House hunting is no easy task and if you’re a parent, looking for a new home that’s within a specific catchment zone for a sought-after school is firmly fixed at the top of the checklist.
In Canberra, new research shows that more buyers are willing to live further from the city centre – all in the name of education.
In the 2020 Domain School Zones Report, released today, more than a dozen school catchment zones in Canberra saw median house prices grow in double digits over the 12 months to October.
“Canberra house prices continue to go from strength to strength, although data reveals that different school priority enrolment areas have had a varied impact on price growth,” said Domain senior research analyst Dr Nicola Powell.
“Families vying to get into certain school catchments will find prices have risen at a greater rate than the overall Canberra-wide figure.”
The fastest growing school catchment was Belconnen High School in the Belconnen region, which includes the suburbs Florey, Hawker, Page, Scullin and Weetangera. It experienced the strongest median house price growth of all school catchment zones in the capital, soaring 26.4 per cent over the year to $707,600.
“Nationally, Belconnen High School area had the ninth highest annual price growth out of the combined capital city secondary schools,” Dr Powell added.
Steve Lowe of Agent Team Belconnen said parents are “very well researched these days”.
“Sometimes the amount of research done into school zones is more than what is done on the house itself. It’s definitely a deciding factor for some parents and in Hawker, in particular, once you buy there, it’s a long-term stay,” he said.
This was followed by the Lanyon High School zone in the Tuggeranong region – Banks, Bonython, Conder, Gordon and Tharwa – with median house prices up 25.4 per cent to $630,000.

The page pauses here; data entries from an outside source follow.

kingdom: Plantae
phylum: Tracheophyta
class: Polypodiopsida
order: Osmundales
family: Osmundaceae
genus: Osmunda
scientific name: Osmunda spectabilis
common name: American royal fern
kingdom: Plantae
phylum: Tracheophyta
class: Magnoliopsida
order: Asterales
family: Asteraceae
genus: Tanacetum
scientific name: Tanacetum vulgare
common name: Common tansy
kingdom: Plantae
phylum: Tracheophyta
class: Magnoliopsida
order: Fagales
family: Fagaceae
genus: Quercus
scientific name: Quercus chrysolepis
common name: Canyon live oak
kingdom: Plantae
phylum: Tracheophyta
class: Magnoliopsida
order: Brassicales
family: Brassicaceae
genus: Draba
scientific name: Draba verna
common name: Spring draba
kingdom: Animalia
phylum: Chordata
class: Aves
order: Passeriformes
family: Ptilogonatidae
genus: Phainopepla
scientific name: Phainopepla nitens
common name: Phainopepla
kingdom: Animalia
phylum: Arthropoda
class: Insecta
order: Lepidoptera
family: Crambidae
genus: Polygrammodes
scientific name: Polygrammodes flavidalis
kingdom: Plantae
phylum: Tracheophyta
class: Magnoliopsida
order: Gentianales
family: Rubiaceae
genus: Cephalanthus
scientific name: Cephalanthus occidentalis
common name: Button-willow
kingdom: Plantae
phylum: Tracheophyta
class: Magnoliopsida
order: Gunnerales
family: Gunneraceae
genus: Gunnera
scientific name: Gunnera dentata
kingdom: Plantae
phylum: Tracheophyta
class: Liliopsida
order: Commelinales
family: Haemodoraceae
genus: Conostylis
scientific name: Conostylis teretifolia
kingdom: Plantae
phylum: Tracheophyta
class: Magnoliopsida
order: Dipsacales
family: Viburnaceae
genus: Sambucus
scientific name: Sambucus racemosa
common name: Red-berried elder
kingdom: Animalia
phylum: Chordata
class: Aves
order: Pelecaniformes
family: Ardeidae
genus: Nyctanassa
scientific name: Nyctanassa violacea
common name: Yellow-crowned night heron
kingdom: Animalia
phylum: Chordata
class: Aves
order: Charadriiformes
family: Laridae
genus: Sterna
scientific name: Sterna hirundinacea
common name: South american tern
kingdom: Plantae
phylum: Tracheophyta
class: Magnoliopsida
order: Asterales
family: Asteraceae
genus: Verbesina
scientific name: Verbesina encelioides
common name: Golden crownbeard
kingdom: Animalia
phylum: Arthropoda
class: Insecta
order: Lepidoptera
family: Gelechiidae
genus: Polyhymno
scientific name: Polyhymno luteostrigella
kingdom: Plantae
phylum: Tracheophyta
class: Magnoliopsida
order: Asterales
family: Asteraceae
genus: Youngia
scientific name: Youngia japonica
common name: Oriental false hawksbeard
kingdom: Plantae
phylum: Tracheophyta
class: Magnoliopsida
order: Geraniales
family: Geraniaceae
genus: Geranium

Canberra’s top 10 school zones for house price growth
|School||Suburb||Region||Median house price||Annual change|
|Belconnen High School||Hawker||Belconnen||$707,600||26.4%|
|Lanyon High School||Conder||Tuggeranong||$630,000||25.4%|
|Charles Conder Primary School||Conder||Tuggeranong||$615,000||23.0%|
|Hawker Primary School||Hawker||Belconnen||$642,500||19.1%|
|Monash Primary School||Monash||Tuggeranong||$640,000||17.4%|
|Palmerston District Primary School||Palmerston||Gungahlin||$755,000||17.3%|
|Neville Bonner Primary School||Bonner||Gungahlin||$702,500||17.1%|
|Arawang Primary School||Waramanga||Weston Creek||$700,000||15.7%|
|Florey Primary School||Florey||Belconnen||$622,500||15.5%|
|Mount Rogers Primary School||Melba||Belconnen||$630,000||14.5%|
Obi Shadmaan of Independent Tuggeranong said buyers had factored the local catchment boundary in their property decisions, particularly within the past couple of years.
“As an agent and parent myself, purchasing a home within a school catchment is a big ticket item,” he said.
“People want to know how good a school is, its reputation, teaching facilities and what type of culture it has. The calibre of a school has a big impact on what parents decide and, ultimately, those who aren’t able to afford the more premium houses closer to the city are flowing further south.”
The remaining top 10 school zones for house price growth were all primary schools scattered mostly across the Belconnen and Tuggeranong regions. Tuggeranong’s Charles Conder Primary School zone – Banks, Tharwa and parts of Conder – was the highest performing primary zone with median house price up 23 per cent to $615,000.
“Tuggeranong and Belconnen are renowned for offering affordable housing so I do wonder whether we’ve seen an increase in first-home buyer activity or more young families buying in these areas,” Dr Powell said.
For Woden Valley resident Adam Balzan and his wife Jemma, finding a property within the Torrens Primary School zone for their two children Zoe, 8, and Charlotte, 5, was the utmost priority.
The family relocated to Canberra from Sydney three years ago and were renting in Torrens before purchasing a four-bedroom property in the same suburb in April for $860,000.
“Once our family was settled here, my kids were happy at school, we knew we were quite set on living here for a long time,” Mr Balzan said.
“Zoe was already enrolled in the school and Charlotte was just about to start, so we wanted to remain within that school catchment zone.”
Other checklist items Mr Balzan had was a home not too far from his place of work, spacious enough for all to enjoy, low-maintenance and a house that had all the modern inclusions including insulation and airconditioning.
“We were looking at another house in Kambah earlier but chose to remain in Torrens. This home ticked all the boxes in terms of features and close location to the school … it’s our forever home.”
Median house prices within the Torrens Primary School zone – Torrens, Pearce and Chifley – went up by 3.5 per cent to $745,000.
Mr Shadmaan said buyers would get “more bang for their buck” in the south, noting that some buyers opted to remain in the same suburb when their children started primary school right through to graduating from high school.
“People are willing to compete to get into a certain catchment area and when they do get in it, they choose to stay there … their children are part of a community and they want that to remain.”